Date published: 14 May 2021


The Rotary Club of Rochdale has raised £1,000 towards emergency funds for life-saving medical equipment for India, which is experiencing a second wave of coronavirus.

The second wave of coronavirus has resulted in 200,000 deaths in India, with oxygen and other medications in perilously short supply.

As a result, the rotary club decided to help by raising funds with the response co-ordinated by former Rotary President Dr Ravi Sharma, originally from Delhi, who has worked in Rochdale as a physician for many years.

Furthermore, an Oldham GP who works in Rochdale has helped raise a mammoth £32,000 in just two days towards the cause.

Dr Anita Sharma is urging people to help aid the country whose medics have saved thousands of lives in poorer areas here.

 

Dr Anita Sharma
Dr Anita Sharma

 

Dr Sharma has joined other physicians of Indian heritage from the British International Doctors Association, in raising the emergency funds. She also believes we should all donate what we can in honour of those GPs and surgeons who have made up for the shortfall of British-born doctors by coming from India and caring for those in neighbourhoods where nobody else would.

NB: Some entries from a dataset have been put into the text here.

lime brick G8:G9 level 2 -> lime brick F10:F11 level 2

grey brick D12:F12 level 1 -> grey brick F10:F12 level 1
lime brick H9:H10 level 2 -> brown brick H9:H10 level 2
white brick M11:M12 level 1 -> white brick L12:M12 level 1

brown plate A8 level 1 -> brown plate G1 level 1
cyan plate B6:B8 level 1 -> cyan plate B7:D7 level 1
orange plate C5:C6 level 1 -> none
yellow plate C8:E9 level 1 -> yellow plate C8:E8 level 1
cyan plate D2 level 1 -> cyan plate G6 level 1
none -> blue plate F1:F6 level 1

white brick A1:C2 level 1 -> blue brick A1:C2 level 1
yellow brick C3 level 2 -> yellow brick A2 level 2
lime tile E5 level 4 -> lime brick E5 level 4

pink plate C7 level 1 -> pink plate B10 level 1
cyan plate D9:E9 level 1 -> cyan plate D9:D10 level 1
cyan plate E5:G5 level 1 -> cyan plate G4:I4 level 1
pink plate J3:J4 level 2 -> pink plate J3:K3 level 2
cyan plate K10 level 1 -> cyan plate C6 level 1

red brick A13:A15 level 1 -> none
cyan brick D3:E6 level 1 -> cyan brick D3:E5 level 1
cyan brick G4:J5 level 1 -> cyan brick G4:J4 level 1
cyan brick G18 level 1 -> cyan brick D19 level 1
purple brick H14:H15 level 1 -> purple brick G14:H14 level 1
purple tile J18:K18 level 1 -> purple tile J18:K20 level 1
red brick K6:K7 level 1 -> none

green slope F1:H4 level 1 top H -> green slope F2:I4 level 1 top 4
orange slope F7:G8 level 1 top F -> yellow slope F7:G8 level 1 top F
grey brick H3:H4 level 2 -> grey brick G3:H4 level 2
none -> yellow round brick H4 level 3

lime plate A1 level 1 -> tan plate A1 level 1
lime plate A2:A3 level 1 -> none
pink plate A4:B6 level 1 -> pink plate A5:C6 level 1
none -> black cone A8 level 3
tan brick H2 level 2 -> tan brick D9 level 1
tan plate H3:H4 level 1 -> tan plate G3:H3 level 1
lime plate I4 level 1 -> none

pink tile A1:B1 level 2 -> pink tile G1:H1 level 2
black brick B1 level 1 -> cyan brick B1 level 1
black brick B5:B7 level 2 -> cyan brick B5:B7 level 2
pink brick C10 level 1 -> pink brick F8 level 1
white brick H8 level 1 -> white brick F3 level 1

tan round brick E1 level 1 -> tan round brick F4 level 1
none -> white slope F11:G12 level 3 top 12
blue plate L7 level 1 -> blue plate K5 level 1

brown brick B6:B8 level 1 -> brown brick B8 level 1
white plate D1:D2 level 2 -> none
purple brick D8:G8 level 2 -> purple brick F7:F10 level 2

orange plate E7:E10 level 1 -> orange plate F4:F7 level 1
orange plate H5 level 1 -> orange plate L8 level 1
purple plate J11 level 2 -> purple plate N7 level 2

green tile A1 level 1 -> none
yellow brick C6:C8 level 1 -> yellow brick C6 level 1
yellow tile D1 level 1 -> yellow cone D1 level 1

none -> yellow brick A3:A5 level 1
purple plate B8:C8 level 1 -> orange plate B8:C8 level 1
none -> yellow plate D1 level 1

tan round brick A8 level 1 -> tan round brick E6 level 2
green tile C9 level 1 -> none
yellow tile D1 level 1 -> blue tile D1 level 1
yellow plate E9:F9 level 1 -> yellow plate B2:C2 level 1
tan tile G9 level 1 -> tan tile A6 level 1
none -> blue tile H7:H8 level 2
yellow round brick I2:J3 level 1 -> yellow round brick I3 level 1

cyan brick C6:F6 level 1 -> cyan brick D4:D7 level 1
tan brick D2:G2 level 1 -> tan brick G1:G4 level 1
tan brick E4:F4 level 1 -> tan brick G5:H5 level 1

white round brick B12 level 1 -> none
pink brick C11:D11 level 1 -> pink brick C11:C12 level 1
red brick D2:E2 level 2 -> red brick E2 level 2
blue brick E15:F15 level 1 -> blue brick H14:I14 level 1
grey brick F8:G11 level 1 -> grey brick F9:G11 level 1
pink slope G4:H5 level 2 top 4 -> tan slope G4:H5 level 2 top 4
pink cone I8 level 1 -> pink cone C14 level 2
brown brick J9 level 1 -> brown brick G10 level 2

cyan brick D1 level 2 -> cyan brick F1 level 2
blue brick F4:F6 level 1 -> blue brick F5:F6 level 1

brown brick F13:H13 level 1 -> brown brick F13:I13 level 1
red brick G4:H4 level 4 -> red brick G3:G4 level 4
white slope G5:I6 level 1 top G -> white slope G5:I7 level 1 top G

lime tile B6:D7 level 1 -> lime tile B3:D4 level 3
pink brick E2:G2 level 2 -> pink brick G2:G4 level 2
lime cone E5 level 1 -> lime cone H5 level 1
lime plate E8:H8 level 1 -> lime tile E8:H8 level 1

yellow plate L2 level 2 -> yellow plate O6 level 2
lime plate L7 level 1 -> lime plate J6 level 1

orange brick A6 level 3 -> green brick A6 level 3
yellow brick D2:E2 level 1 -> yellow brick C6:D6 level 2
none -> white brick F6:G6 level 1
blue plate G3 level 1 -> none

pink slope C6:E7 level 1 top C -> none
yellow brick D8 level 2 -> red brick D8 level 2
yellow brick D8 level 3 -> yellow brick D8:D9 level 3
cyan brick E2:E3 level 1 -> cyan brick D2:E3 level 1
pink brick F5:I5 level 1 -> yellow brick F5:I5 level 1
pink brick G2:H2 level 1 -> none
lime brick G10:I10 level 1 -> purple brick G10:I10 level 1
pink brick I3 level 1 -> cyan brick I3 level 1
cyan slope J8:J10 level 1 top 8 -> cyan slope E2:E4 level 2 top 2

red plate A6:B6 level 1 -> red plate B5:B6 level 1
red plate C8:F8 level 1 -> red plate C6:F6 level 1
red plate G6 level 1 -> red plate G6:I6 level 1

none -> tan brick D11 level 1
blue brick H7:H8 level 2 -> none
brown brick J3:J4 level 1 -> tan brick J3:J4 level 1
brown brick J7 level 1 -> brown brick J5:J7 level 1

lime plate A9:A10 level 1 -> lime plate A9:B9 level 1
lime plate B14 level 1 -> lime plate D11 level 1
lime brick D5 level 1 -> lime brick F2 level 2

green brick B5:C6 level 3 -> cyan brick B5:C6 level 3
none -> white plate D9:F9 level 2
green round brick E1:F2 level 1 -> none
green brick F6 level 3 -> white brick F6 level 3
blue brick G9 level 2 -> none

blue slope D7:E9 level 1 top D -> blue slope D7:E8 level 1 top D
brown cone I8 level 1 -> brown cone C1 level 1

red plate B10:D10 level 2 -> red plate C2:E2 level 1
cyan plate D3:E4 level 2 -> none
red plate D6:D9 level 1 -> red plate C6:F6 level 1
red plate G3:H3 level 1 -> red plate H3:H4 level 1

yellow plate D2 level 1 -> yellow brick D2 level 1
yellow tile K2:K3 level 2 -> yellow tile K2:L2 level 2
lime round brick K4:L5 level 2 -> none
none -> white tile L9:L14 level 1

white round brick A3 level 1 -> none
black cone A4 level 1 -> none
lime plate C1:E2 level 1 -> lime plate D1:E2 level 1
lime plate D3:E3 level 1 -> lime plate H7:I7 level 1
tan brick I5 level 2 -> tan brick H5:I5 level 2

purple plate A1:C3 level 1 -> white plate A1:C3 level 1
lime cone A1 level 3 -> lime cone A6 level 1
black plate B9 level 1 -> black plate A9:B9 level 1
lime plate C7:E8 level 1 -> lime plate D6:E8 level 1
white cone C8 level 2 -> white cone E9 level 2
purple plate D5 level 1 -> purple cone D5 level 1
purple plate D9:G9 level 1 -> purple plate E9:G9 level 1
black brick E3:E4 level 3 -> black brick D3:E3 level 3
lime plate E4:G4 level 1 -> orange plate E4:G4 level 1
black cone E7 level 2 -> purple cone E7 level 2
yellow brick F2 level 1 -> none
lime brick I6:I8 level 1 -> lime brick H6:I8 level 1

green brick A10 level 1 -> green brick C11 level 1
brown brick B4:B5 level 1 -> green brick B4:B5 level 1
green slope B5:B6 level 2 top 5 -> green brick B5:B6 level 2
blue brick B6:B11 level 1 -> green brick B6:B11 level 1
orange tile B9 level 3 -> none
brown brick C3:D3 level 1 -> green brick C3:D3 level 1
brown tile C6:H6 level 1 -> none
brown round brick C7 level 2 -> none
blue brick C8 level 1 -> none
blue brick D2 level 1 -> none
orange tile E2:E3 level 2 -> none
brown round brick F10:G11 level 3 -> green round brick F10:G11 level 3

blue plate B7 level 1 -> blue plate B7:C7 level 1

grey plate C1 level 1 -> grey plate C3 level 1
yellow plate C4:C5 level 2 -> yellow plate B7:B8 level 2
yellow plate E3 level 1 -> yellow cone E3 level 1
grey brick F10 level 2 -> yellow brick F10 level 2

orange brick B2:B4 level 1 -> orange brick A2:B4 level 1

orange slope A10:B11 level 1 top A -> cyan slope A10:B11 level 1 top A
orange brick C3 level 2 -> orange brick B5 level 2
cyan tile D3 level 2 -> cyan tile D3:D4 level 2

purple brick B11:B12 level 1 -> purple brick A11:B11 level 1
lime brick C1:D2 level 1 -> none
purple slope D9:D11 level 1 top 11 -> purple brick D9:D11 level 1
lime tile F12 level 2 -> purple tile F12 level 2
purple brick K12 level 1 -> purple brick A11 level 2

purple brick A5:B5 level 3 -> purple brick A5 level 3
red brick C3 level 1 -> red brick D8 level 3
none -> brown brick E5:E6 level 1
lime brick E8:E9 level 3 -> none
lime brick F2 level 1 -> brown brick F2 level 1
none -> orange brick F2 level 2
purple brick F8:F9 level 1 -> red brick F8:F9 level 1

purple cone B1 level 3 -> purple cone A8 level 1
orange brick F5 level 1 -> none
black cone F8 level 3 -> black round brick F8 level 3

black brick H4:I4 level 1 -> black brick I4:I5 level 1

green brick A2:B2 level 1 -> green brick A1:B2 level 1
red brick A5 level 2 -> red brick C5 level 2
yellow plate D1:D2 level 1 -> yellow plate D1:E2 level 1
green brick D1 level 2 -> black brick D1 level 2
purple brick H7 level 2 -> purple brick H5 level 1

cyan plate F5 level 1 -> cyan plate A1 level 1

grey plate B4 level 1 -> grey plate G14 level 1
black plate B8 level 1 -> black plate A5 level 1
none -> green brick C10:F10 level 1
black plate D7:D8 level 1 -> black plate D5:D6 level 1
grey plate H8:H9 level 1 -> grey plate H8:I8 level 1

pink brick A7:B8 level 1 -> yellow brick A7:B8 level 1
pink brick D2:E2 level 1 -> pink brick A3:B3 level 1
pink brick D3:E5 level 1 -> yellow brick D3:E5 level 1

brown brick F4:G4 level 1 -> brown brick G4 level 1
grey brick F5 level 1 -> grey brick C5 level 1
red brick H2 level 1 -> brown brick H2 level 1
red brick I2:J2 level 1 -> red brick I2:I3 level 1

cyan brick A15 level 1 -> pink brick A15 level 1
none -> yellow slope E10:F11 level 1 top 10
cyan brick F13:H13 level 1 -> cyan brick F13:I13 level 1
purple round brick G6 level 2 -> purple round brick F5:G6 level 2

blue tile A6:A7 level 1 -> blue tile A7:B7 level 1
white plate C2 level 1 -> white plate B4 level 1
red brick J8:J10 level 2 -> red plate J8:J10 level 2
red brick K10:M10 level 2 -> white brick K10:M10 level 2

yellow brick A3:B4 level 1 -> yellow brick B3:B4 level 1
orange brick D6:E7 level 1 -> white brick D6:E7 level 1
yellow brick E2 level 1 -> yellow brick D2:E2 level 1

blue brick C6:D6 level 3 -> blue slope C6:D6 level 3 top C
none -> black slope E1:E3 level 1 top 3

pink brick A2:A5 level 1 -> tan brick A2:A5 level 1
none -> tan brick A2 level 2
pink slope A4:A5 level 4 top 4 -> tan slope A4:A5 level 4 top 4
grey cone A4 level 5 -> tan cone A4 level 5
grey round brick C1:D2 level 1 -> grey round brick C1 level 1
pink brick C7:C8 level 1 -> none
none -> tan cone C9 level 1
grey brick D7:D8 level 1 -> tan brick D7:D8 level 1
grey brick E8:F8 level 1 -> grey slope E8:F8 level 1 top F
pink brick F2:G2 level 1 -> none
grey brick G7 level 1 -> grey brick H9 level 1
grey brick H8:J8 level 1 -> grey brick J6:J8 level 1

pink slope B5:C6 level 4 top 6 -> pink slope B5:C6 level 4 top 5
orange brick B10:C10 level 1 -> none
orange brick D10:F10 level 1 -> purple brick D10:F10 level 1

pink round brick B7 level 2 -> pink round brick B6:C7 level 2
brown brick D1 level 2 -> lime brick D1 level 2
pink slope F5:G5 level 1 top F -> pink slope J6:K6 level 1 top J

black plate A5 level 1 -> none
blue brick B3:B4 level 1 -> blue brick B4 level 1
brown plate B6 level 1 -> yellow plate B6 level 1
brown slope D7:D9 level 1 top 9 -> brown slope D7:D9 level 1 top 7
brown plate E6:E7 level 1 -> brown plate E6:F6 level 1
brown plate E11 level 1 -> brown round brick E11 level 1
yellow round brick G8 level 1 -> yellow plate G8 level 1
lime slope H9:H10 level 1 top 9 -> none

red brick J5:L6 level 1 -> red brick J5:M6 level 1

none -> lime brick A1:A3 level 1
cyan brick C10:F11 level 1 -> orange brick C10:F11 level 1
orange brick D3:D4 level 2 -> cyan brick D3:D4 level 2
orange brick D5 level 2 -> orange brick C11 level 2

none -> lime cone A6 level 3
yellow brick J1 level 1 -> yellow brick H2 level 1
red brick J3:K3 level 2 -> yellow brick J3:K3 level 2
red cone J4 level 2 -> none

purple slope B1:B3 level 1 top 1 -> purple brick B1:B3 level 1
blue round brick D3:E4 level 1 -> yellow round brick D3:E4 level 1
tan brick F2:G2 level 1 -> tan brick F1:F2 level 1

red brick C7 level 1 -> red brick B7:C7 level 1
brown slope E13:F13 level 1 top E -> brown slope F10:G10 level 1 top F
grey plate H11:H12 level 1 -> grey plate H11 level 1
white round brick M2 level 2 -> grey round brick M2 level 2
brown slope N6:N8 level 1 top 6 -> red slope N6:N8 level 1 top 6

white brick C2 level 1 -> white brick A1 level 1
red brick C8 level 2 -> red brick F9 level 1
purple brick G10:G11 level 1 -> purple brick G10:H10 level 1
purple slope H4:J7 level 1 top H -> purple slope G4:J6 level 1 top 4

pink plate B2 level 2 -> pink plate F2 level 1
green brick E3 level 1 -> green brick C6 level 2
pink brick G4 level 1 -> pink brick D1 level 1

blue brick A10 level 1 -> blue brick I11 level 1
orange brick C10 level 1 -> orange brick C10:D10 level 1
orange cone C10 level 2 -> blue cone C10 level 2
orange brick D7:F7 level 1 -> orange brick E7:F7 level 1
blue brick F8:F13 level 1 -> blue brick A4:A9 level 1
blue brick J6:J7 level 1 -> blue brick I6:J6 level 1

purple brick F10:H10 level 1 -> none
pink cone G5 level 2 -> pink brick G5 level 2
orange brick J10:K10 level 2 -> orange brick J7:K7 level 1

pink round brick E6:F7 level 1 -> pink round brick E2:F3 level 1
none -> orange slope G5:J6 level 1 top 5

India-born and raised Dr Sharma said: “Britain made desperate pleas for help during the 1940s and 1950s for qualified medics to come here and Indian doctors rallied to that call and indeed opened-up new practices in the most impoverished areas of the UK.

“Those doctors have been amongst the most professional and innovative that the NHS has ever seen, staging nurses in GP practices, for example. We have all seen the heartbreak that Covid-19 has wreaked in India. Perhaps now is the time for UK based people to respond to that cry for help?”

A published author and member of many healthcare decision-making bodies, Anita’s South Chadderton surgery has recently become the first in the UK to employ a pharmacist to support patients experiencing mental health turmoil during lockdown. A specialist in women’s health, she has created the Endometriosis Awareness North campaign to aid women who suffer with this often-crippling condition and is the only GP in the borough to offer a pessary clinic to support women with prolapses.

Dr Sharma has her own views on why Covid-19 has spread so virulently in her native country, saying: “I do question how lax the Indian government has been in imposing lockdowns and with no furlough scheme available, can see why low-paid workers are risking their health to earn money. Large gatherings at religious festivals haven’t helped much, either.

“I think these are salient lessons for the rest of the world to learn and those who have opposed social distancing and lockdowns can now see how easily the virus transmits.”

Additionally, BAPIO (British Association Physician of Physician of Indian Origin) is also garnering funds to source 200 oxygen concentrators for India.

“I think you can ask questions of the Indian government and wonder about the wisdom of allowing a lucrative competition like the Indian Premier League to continue literally yards away from where thousands of people are dying” concluded Anita.

“But now is not the time for blame or indeed suggest that this is just someone else’s problem. GPs from India came to Britain because they had a special affinity with the country but also because they cared. Now it is our turn to step-up.”